PROBLEM REQUIREMENTS:
Would you please give every entry again exactly, without the pictures?
RECORDS TO PROCESS START
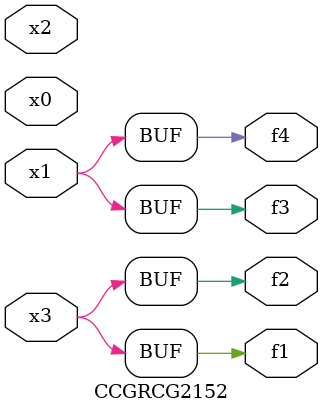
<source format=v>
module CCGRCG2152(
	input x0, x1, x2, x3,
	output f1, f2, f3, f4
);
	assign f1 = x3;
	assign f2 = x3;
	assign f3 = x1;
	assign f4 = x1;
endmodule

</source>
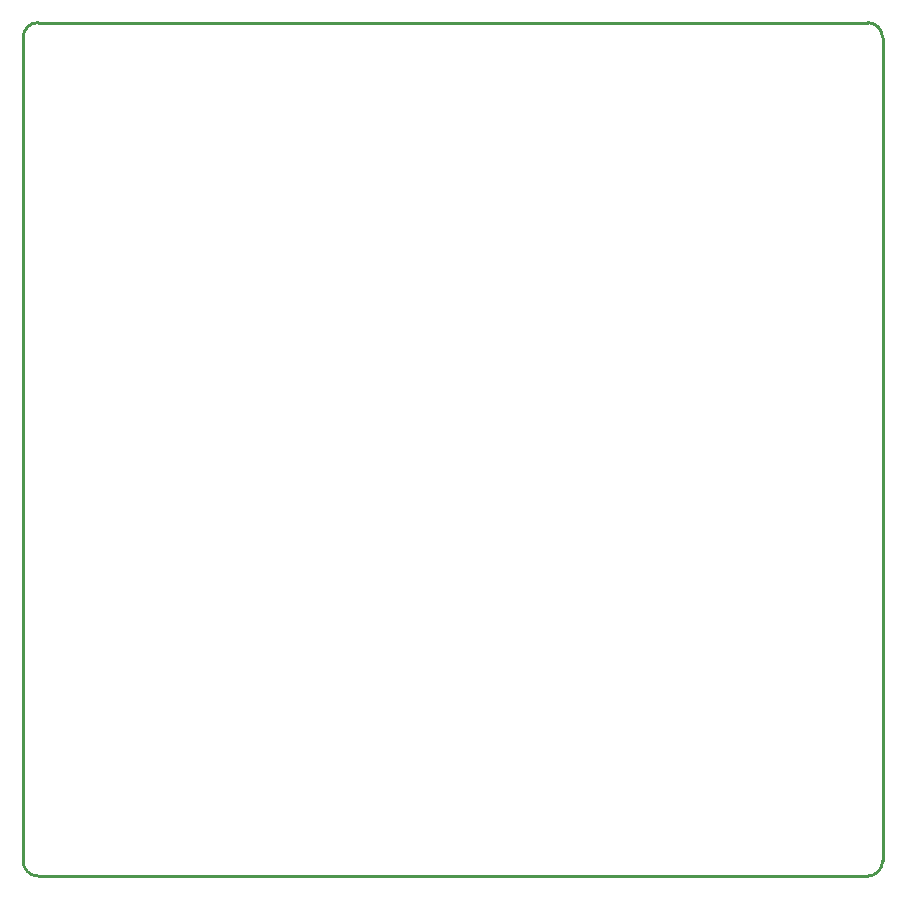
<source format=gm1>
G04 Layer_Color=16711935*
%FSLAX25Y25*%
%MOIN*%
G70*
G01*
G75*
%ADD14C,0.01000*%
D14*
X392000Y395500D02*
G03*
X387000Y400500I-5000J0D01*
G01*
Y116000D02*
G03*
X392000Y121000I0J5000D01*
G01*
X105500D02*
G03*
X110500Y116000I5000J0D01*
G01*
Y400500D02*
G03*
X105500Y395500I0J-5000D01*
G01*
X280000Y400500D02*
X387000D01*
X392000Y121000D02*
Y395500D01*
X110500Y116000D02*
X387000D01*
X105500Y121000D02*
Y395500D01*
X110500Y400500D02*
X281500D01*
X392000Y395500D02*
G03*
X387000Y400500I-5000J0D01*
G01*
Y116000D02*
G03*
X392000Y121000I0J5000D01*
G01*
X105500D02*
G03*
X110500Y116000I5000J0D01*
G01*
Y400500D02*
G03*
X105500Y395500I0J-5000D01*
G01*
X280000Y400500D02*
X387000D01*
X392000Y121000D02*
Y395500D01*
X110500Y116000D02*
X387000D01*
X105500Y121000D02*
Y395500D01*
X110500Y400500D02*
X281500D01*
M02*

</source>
RECORDS TO PROCESS END
COMPLETED TASK:
<source format=v>
module CCGRCG2152(
	input x0, x1, x2, x3,
	output f1, f2, f3, f4
);
	assign f1 = x3;
	assign f2 = x3;
	assign f3 = x1;
	assign f4 = x1;
endmodule

</source>
<source format=gm1>
G04 Layer_Color=16711935*
%FSLAX25Y25*%
%MOIN*%
G70*
G01*
G75*
%ADD14C,0.01000*%
D14*
X392000Y395500D02*
G03*
X387000Y400500I-5000J0D01*
G01*
Y116000D02*
G03*
X392000Y121000I0J5000D01*
G01*
X105500D02*
G03*
X110500Y116000I5000J0D01*
G01*
Y400500D02*
G03*
X105500Y395500I0J-5000D01*
G01*
X280000Y400500D02*
X387000D01*
X392000Y121000D02*
Y395500D01*
X110500Y116000D02*
X387000D01*
X105500Y121000D02*
Y395500D01*
X110500Y400500D02*
X281500D01*
X392000Y395500D02*
G03*
X387000Y400500I-5000J0D01*
G01*
Y116000D02*
G03*
X392000Y121000I0J5000D01*
G01*
X105500D02*
G03*
X110500Y116000I5000J0D01*
G01*
Y400500D02*
G03*
X105500Y395500I0J-5000D01*
G01*
X280000Y400500D02*
X387000D01*
X392000Y121000D02*
Y395500D01*
X110500Y116000D02*
X387000D01*
X105500Y121000D02*
Y395500D01*
X110500Y400500D02*
X281500D01*
M02*

</source>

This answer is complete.